Church and Thinking

Aaron (12:19:38 AM): midnight message =)

I think that’s a good enough introduction. Today I woke up to go to church, it being Sunday. Though the message I’m sure was good, I must admit to falling nearly asleep, such that I don’t remember much of what was said. I do feel better for having heard it, though it’s probably hiding somewhere in my subconscious. Sunday school was interesting. Supposedly we were to talk about the stories of our lives, which is strangely relevant because I’m currently writing the story of a character’s life in a book that I read for Core 102 (for my writing class). Hopefully I’ll be able to pull off an intriguing “interpretive lens,” as we’re supposed to do.

Anyway, I saw my life plotted on a piece of paper in front of me and it looked strange just sitting there. I think what was particularly striking was not the final product, but how it got there. Because I didn’t fill it in chronologically. I went nearly reverse chronologically, but there were things I couldn’t remember until they were connected with other things. For example, I can’t remember friends until I connect them with how they came friends. Friends from school were written after writing down the school. I guess it’s reflective of the way that there are entirely separate regions of my life, in terms of time, that really don’t flow into each other. They have to be connected in their own unique way. Unfortunately I’ll have to think about this more before I can tell you what that actually means in terms of concrete words.

Speaking of thinking, I realize that I spent most of my time today doing just that. Thinking. I mark it down to thinking, but I really hope I’m actually accomplishing something. It takes a lot for me to sort out thoughts. And I really can’t form them into words. I like to think that my thoughts are just too complex. Yet I can’t remember simple facts. I mark that down to bad memory. And while I’d like to improve it, the only aspect of life in which it bothers me is remembering people’s names. Oh, and school of course (where studying is about memorization). I think that, on the other hand, I can easily grasp concepts and thus understand fundamentally how things work. And that matters much more to me than memorizing facts.

2 Responses to “Church and Thinking”

  1. Michael says:

    There was an interesting article in the Sunday LA Times written by a guy who eventually married a Japanese girl whose parents lived through WWII with mom in the American Japanese internment camps and dad was a veteran in the much decorated US-Japanese regiments in Germany.

    The parents and others of that era rarely spoke of their experiences. Tthat silence resulted in many forgotten memories, like a rusty pump, and fragments would burst forth as connections were made.

    This was the anti-thesis of the Jewish experience (writer seemed to be Jewish descent) where every adventure under German oppression was recounted in an oral history that the whole family knew and recounted every detail.

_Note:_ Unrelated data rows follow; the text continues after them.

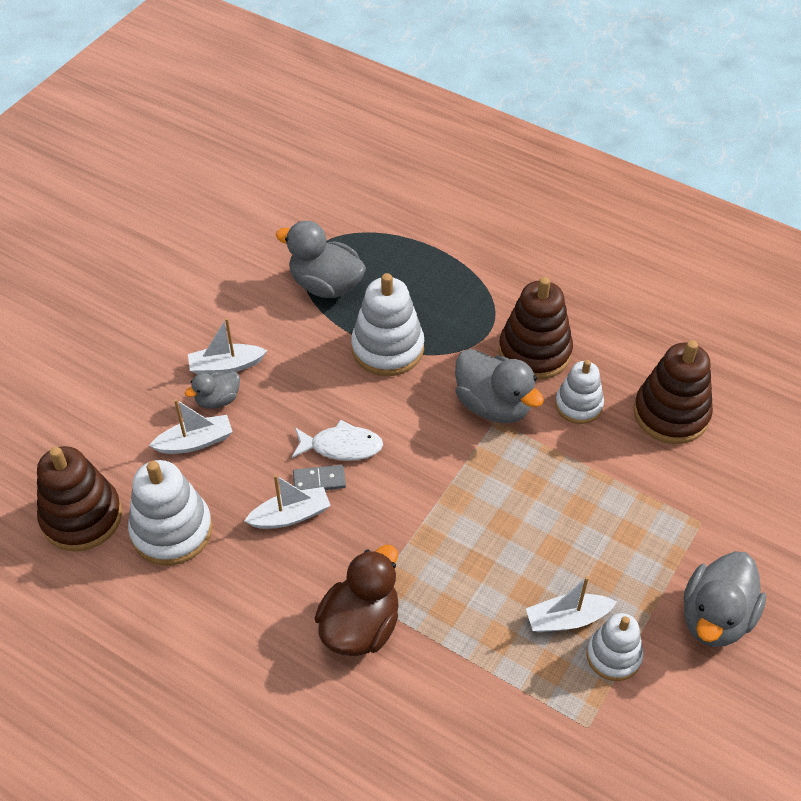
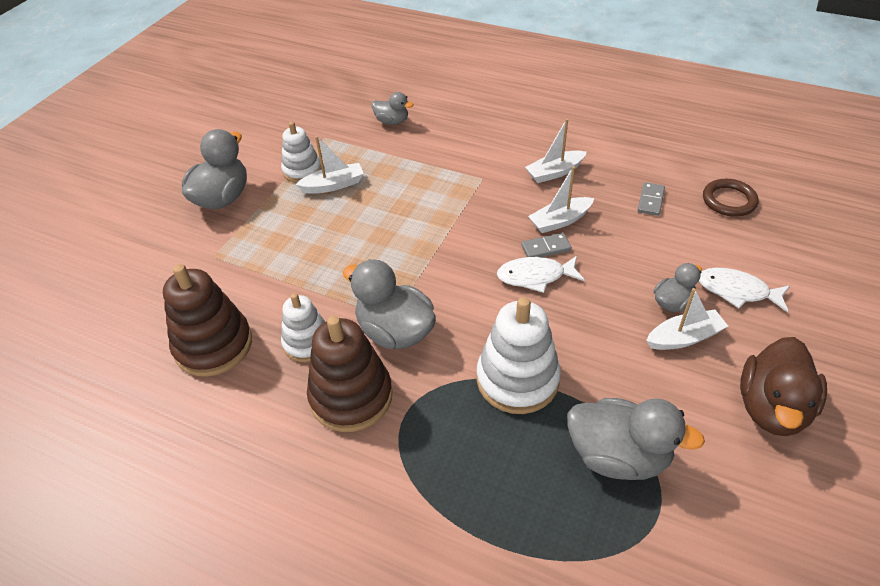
camera: 175 degrees right, 5 degrees down
(81, 517) = (729, 200): brown stacking toy -> brown ring
(149, 403) = (737, 291): none -> white fish
(172, 530) = (650, 200): white stacking toy -> grey domino
(195, 442) = (671, 264): white boat -> white boat (554, 172)
(360, 626) = (483, 165): brown duck -> brown duck (772, 408)
(481, 749) = (392, 121): none -> grey duck

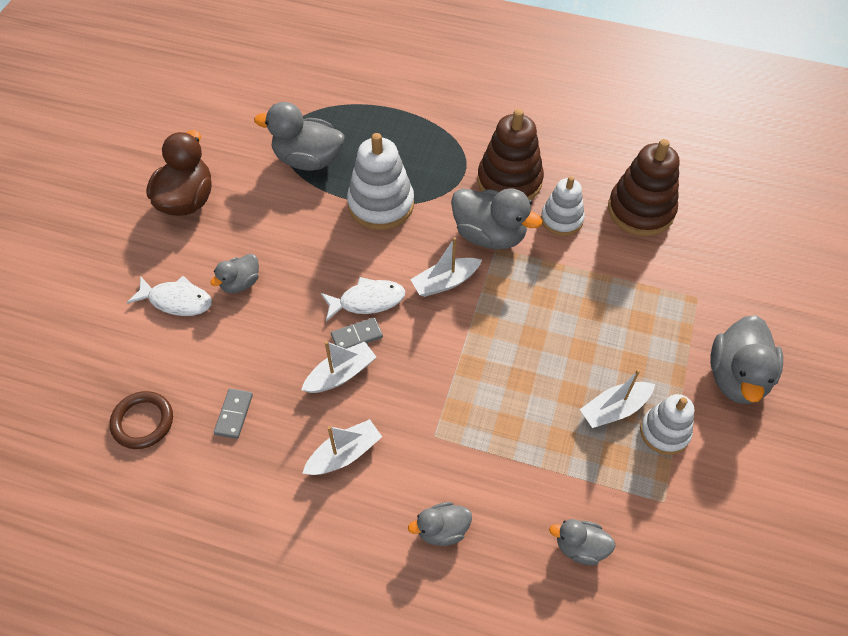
camera: 170 degrees right, 10 degrees up
(484, 133) = (442, 530): none -> grey duck
(684, 338) = (239, 250): white boat -> white boat (445, 282)

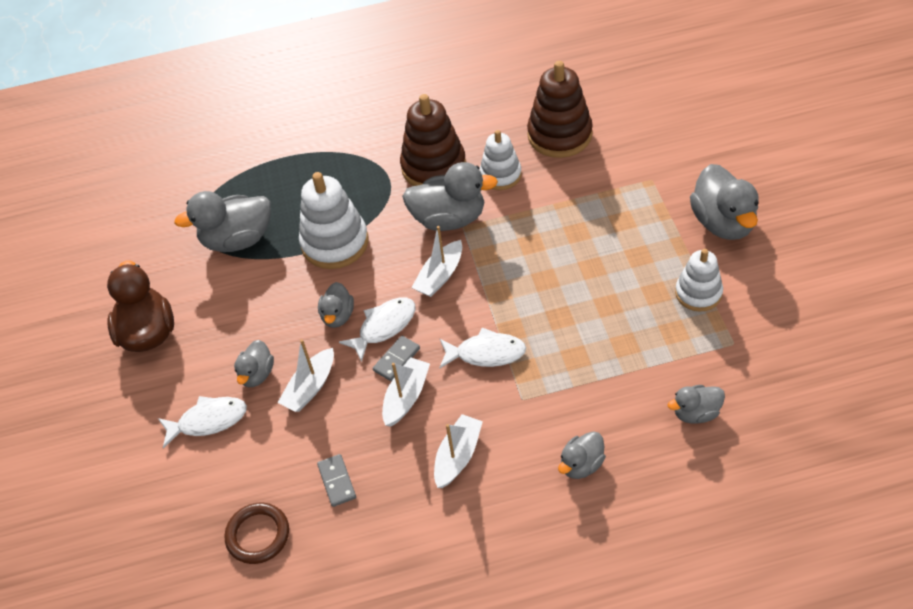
camera: 25 degrees left, 5 degrees down
(338, 269) = (338, 316): none -> grey duck
(434, 375) = (486, 353): none -> white fish
(614, 409) = (649, 298): white boat -> white boat (310, 387)

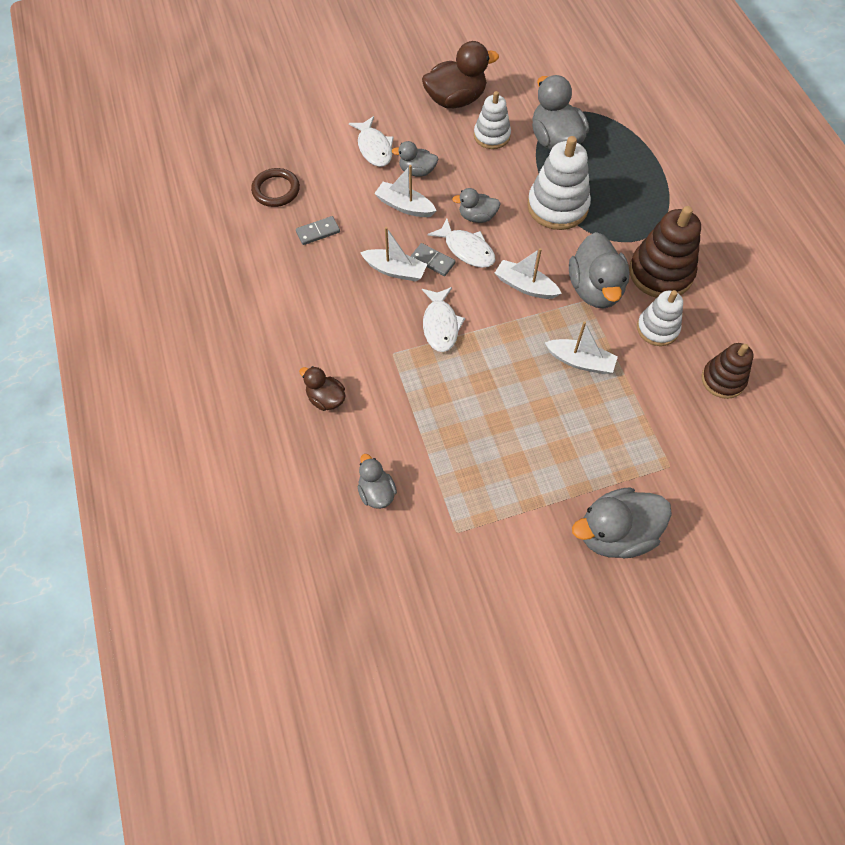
camera: 80 degrees right, 10 degrees up
(458, 456) = (337, 309): white boat -> white boat (580, 361)
(559, 135) = (723, 380): brown stacking toy -> brown stacking toy, size x0.63
(581, 465) = (326, 398): grey duck -> brown duck
(698, 293) = (518, 503): white stacking toy -> white stacking toy (492, 136)

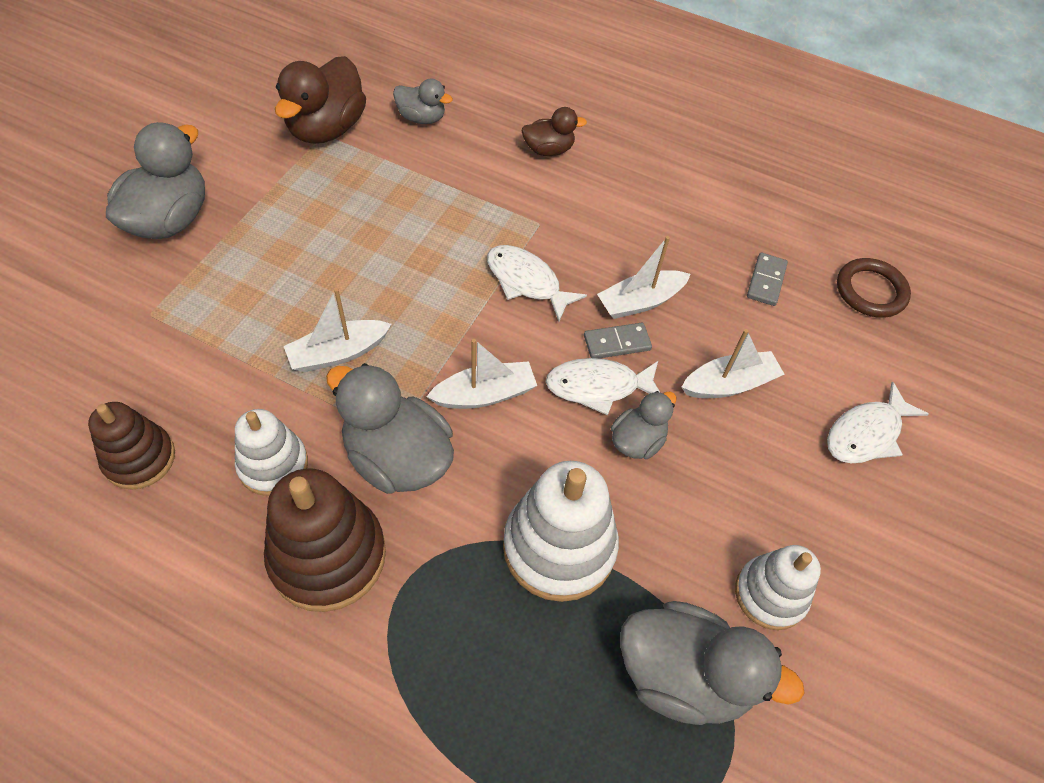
camera: 130 degrees right, 5 degrees down
(374, 148) = (866, 433): white fish -> white fish turned 60 degrees counterclockwise
(417, 171) = (779, 444): grey duck -> none
(455, 100) = (893, 617): brown duck -> brown duck (326, 129)

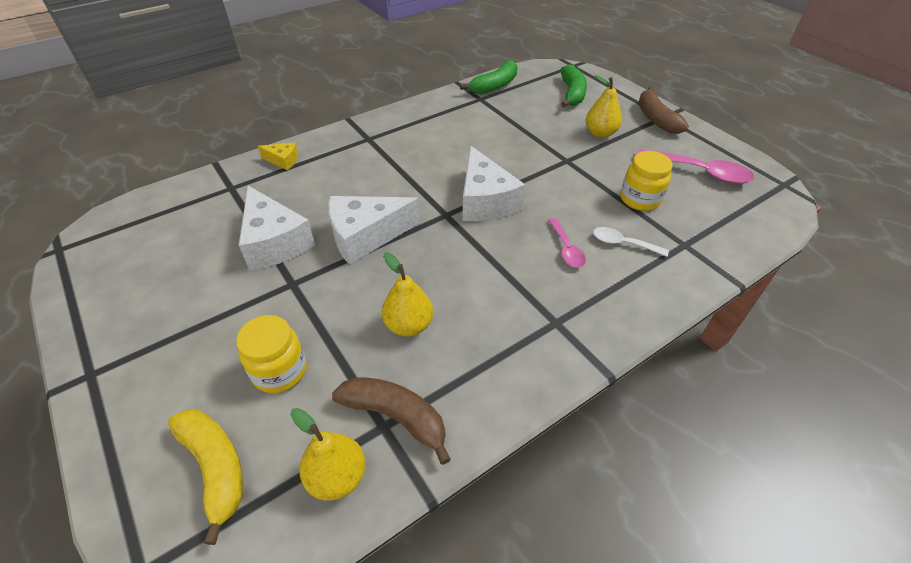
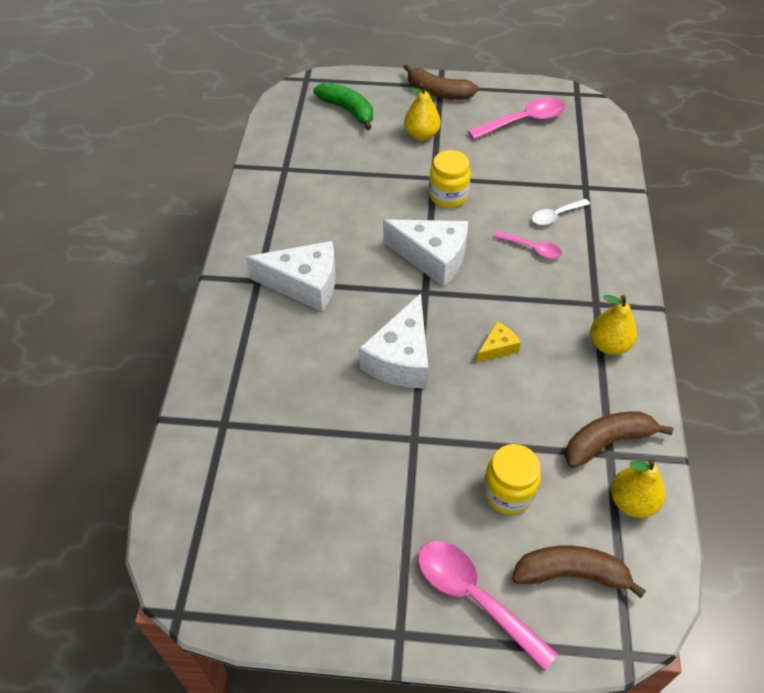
camera: 50 degrees left, 5 degrees up
(151, 405) = (474, 597): none -> pink spoon
(215, 467) = (571, 574): yellow banana -> brown banana
(274, 242) = (346, 426): white cheese -> white cheese (304, 284)
(283, 161) = (222, 362): yellow cheese -> yellow cheese (497, 348)
(409, 325) = (528, 387): yellow pear -> yellow pear (608, 345)
(494, 86) = (276, 146): green banana -> none
(639, 199) = (520, 173): yellow jar -> yellow jar (448, 196)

    The interesting consequence for the japanese daugther was that the kids never really knew or felt the anguish of the parents and they led normal lives, fully integrated into American culture.

    The Jewish writer felt that the remembrance of past wrongs in his family results in sense of urgency to overcome the victim mentality and had strong impact on their personal identities as a Jew.

    What we remember and how we choose to remember it affects who we are. Its a choice as to how much effort we make to remember.